START EXTRACT TO READ
12. Entire Agreement; Governing Law. The Plan is incorporated herein by reference. The Plan and this Option Agreement constitute the entire agreement of the parties with respect to the subject matter hereof and supersede in their entirety all prior undertakings and agreements of the Company and Optionee with respect to the subject matter hereof, and may not be modified adversely to the Optionee's interest except by means of a writing signed by the Company and Optionee. This agreement is governed by Delaware law except for that body of law pertaining to conflict of laws.

 

 

SPECTRX, INC.

a Delaware corporation

 

By:

 

OPTIONEE ACKNOWLEDGES AND AGREES THAT THE VESTING OF SHARES PURSUANT TO THE OPTION HEREOF IS EARNED ONLY BY CONTINUING CONSULTANCY OR EMPLOYMENT AT THE WILL OF THE COMPANY (NOT THROUGH THE ACT OF BEING HIRED, BEING GRANTED THIS OPTION OR ACQUIRING SHARES HEREUNDER). OPTIONEE FURTHER ACKNOWLEDGES AND AGREES THAT NOTHING IN THIS AGREEMENT, NOR IN THE COMPANY'S STOCK OPTION PLAN WHICH IS INCORPORATED HEREIN BY REFERENCE, SHALL CONFER UPON OPTIONEE ANY RIGHT WITH RESPECT TO CONTINUATION OF EMPLOYMENT OR CONSULTANCY BY THE COMPANY, NOR SHALL IT INTERFERE IN ANY WAY WITH OPTIONEE'S RIGHT OR THE COMPANY'S RIGHT TO TERMINATE OPTIONEE'S EMPLOYMENT OR CONSULTANCY AT ANY TIME, WITH OR WITHOUT CAUSE.

Optionee acknowledges receipt of a copy of the Plan and represents that he is familiar with the terms and provisions thereof, and hereby accepts this Option subject to all of the terms and provisions thereof. Optionee has reviewed the Plan and this Option in their entirety, has had an opportunity to obtain the advice of counsel prior to executing this Option and fully understands all provisions of the Option. Optionee hereby agrees to accept as binding, conclusive and final all decisions or interpretations of the Administrator upon any questions arising under the Plan or this Option. Optionee further agrees to notify the Company upon any change in the residence address indicated below.

 

Dated: ____________________ ____________________________________________

Optionee

Residence Address:

EXHIBIT A

1995 STOCK PLAN

EXERCISE NOTICE

 

SpectRx, Inc.
END EXTRACT TO READ
START EXTRACTED DATA
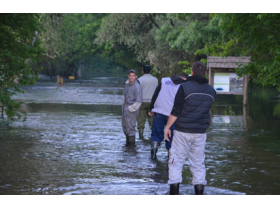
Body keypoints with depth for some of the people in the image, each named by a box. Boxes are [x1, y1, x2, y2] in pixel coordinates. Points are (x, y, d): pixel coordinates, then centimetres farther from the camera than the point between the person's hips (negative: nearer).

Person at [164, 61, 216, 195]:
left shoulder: (184, 87, -12)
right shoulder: (211, 91, 4)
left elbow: (176, 111, -12)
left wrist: (167, 127, -2)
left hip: (183, 131, -4)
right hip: (200, 133, 4)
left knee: (176, 161, 4)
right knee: (198, 163, 10)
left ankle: (174, 193, 0)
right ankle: (199, 193, 9)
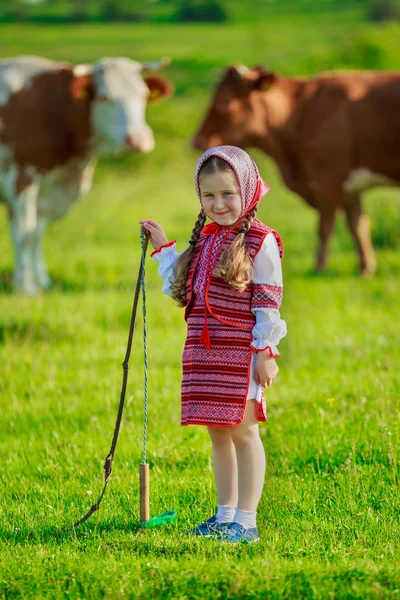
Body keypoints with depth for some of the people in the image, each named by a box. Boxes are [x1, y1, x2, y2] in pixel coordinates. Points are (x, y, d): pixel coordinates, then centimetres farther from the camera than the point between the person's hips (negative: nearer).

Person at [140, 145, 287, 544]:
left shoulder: (260, 242, -8)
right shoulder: (204, 239, 13)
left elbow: (268, 303, -10)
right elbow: (184, 289, 22)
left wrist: (265, 352, -14)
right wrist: (163, 249, 22)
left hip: (241, 353, -7)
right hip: (204, 353, 7)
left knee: (242, 432, -4)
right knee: (218, 434, 13)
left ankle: (245, 521, -1)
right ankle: (225, 515, 22)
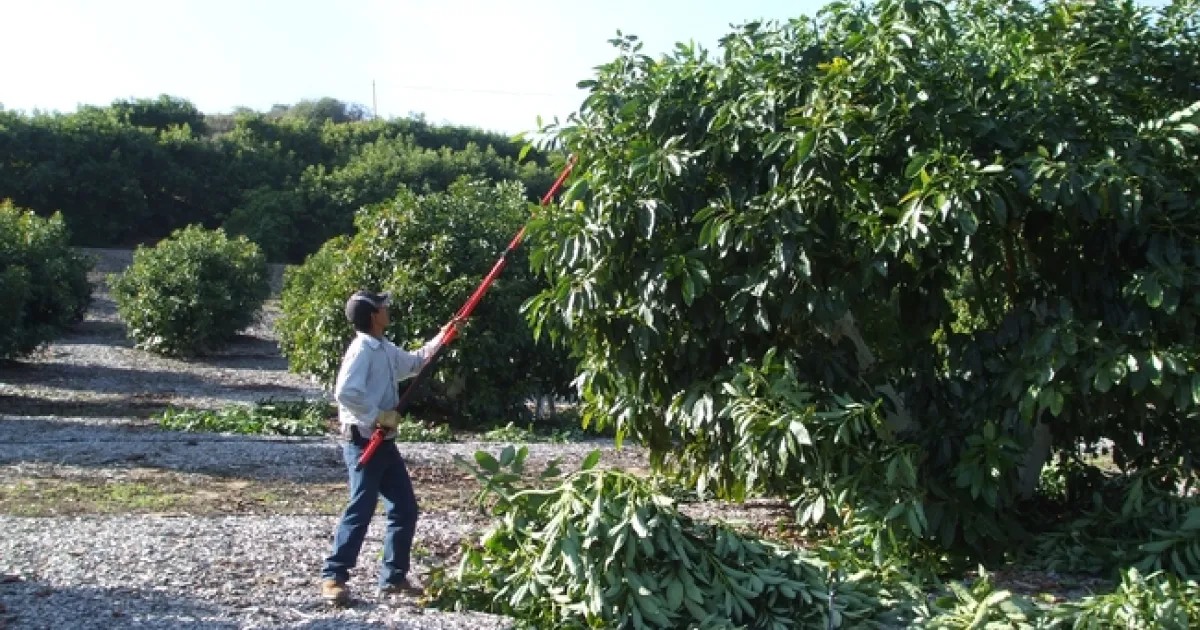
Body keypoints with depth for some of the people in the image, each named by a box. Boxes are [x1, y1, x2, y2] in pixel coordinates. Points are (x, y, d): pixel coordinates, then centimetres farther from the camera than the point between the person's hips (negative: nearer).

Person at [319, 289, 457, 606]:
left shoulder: (386, 349, 13)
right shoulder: (361, 349, -16)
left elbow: (414, 362, 33)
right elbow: (345, 393, -27)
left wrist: (440, 338, 29)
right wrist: (378, 417, -21)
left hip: (384, 443, 10)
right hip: (363, 443, -10)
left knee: (405, 509, 10)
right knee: (361, 510, -11)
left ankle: (393, 577, 19)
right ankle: (333, 577, -1)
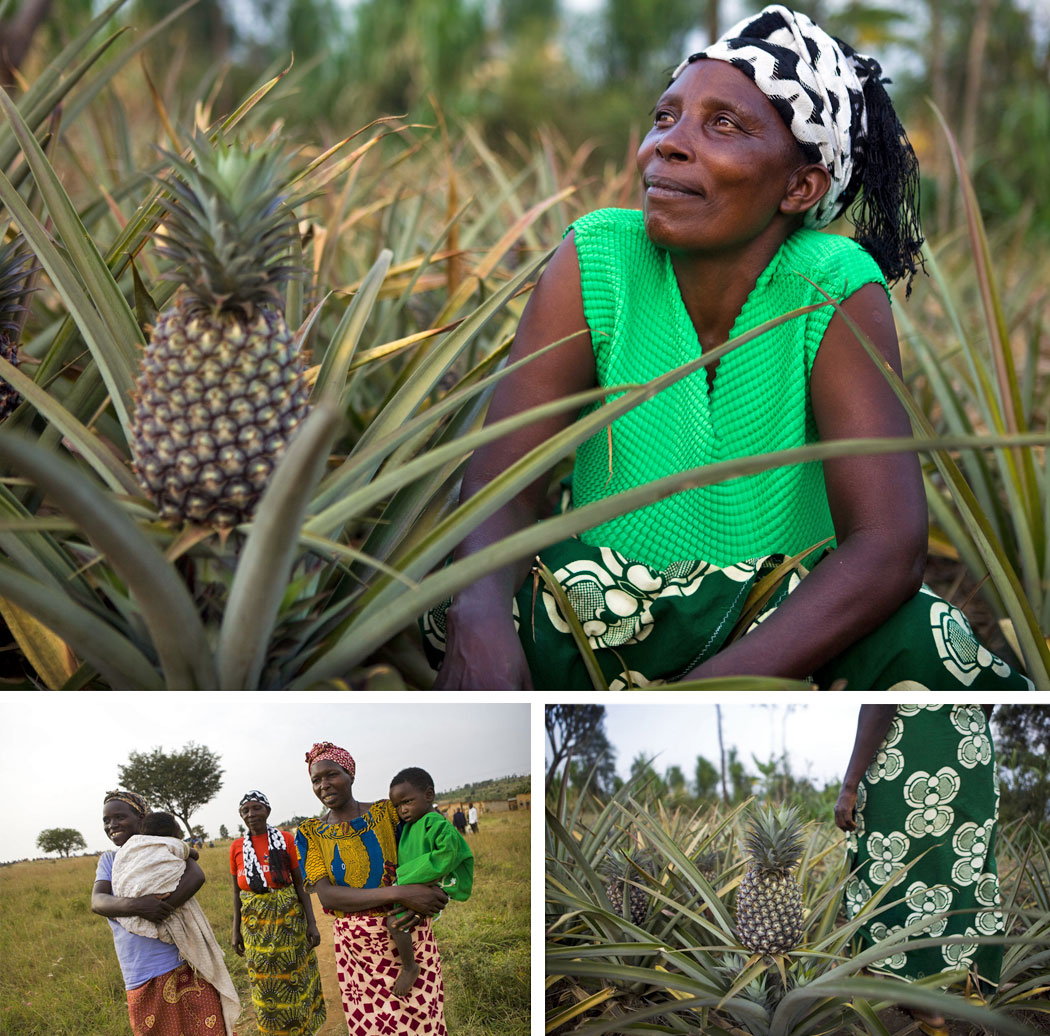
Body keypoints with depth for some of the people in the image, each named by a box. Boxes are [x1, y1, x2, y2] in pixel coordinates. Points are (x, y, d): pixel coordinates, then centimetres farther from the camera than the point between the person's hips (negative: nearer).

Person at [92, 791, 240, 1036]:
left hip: (182, 965, -4)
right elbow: (98, 902, -5)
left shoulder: (162, 847, 2)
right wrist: (135, 906, -25)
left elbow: (196, 876, -15)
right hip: (140, 977, 4)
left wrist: (159, 907, -27)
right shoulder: (108, 861, 13)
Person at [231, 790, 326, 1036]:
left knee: (295, 979, 6)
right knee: (266, 988, 8)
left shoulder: (286, 840, -4)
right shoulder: (237, 847, 2)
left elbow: (300, 884, -2)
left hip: (289, 919, -2)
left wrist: (312, 923, -7)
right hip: (255, 923, 2)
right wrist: (236, 930, 6)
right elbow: (237, 891, 9)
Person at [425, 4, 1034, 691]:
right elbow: (500, 481, -16)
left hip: (787, 627, -1)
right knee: (476, 591, -29)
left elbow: (888, 547, -26)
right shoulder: (596, 262, -12)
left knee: (919, 646, -31)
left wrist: (698, 696, -39)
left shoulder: (835, 293, -17)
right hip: (608, 623, 1)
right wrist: (479, 621, -41)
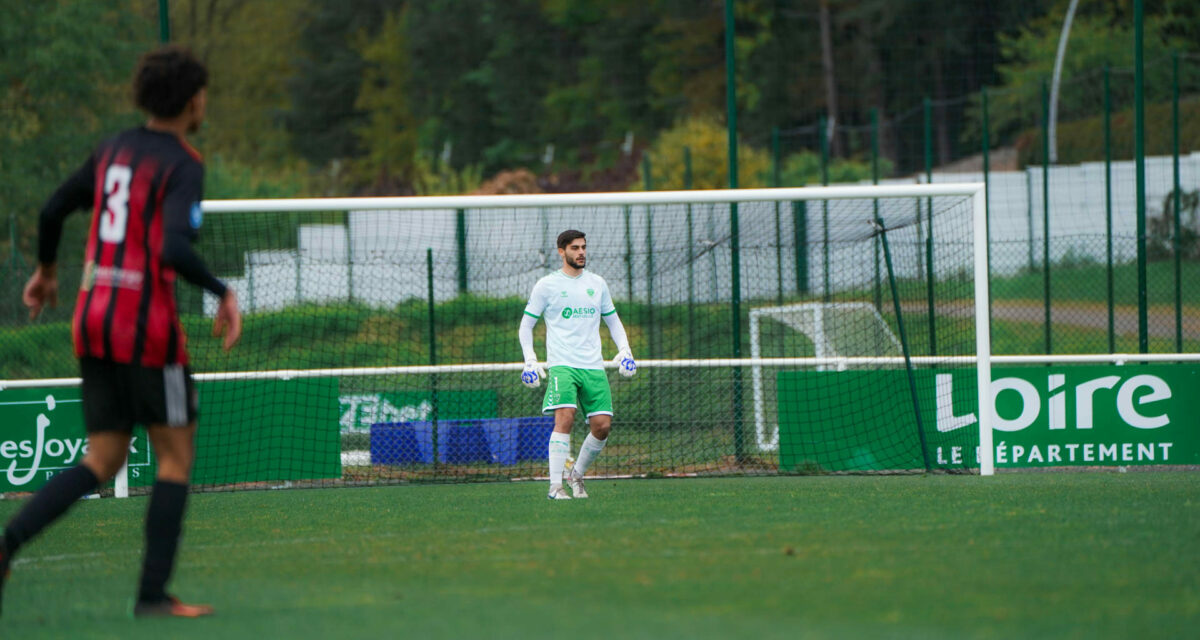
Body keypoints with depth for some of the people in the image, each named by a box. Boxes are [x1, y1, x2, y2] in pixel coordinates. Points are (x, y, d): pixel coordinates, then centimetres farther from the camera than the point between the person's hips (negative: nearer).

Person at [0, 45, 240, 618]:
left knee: (103, 463, 11)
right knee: (177, 456, 7)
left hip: (93, 319, 7)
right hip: (147, 325, -7)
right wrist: (224, 293, -16)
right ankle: (153, 593, 4)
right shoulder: (183, 166, -11)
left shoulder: (114, 150, 12)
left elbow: (52, 212, 18)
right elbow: (174, 248, -26)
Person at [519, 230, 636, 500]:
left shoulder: (597, 283, 14)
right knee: (565, 418, -22)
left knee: (602, 425, -5)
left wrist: (624, 350, 10)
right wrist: (530, 360, -4)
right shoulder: (546, 285, 3)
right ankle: (556, 485, -22)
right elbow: (526, 325, 7)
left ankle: (577, 474, 18)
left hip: (594, 366, 4)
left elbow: (612, 320, 25)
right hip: (561, 365, -4)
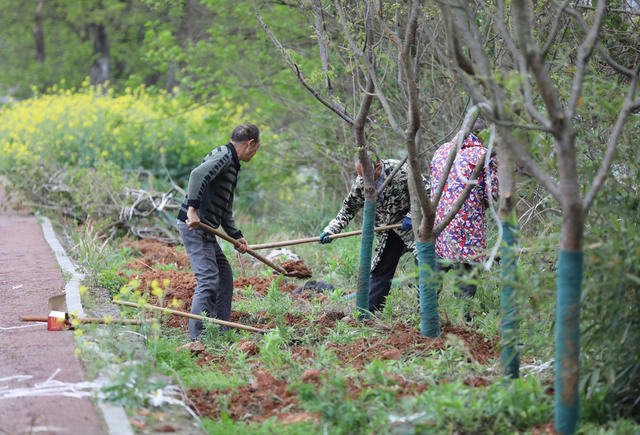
END EXTRACTED DATA
--- ASSIGNMENT 1 ---
Answer these from the option agreement text:
(a) Which state's law governs the agreement?
(b) What is the only way the vesting of shares under the option is earned?
(c) What change must the Optionee notify the Company of?
--- ASSIGNMENT 2 ---
Output the passage of the option agreement text from "Optionee acknowledges receipt" up to and including "address indicated below.", copied word for word.

--- SOLUTION 1 ---
(a) Delaware law, except for the body of law pertaining to conflict of laws.
(b) By continuing consultancy or employment at the will of the Company.
(c) Any change in the residence address indicated below.

--- SOLUTION 2 ---
Optionee acknowledges receipt of a copy of the Plan and represents that he is familiar with the terms and provisions thereof, and hereby accepts this Option subject to all of the terms and provisions thereof. Optionee has reviewed the Plan and this Option in their entirety, has had an opportunity to obtain the advice of counsel prior to executing this Option and fully understands all provisions of the Option. Optionee hereby agrees to accept as binding, conclusive and final all decisions or interpretations of the Administrator upon any questions arising under the Plan or this Option. Optionee further agrees to notify the Company upon any change in the residence address indicated below.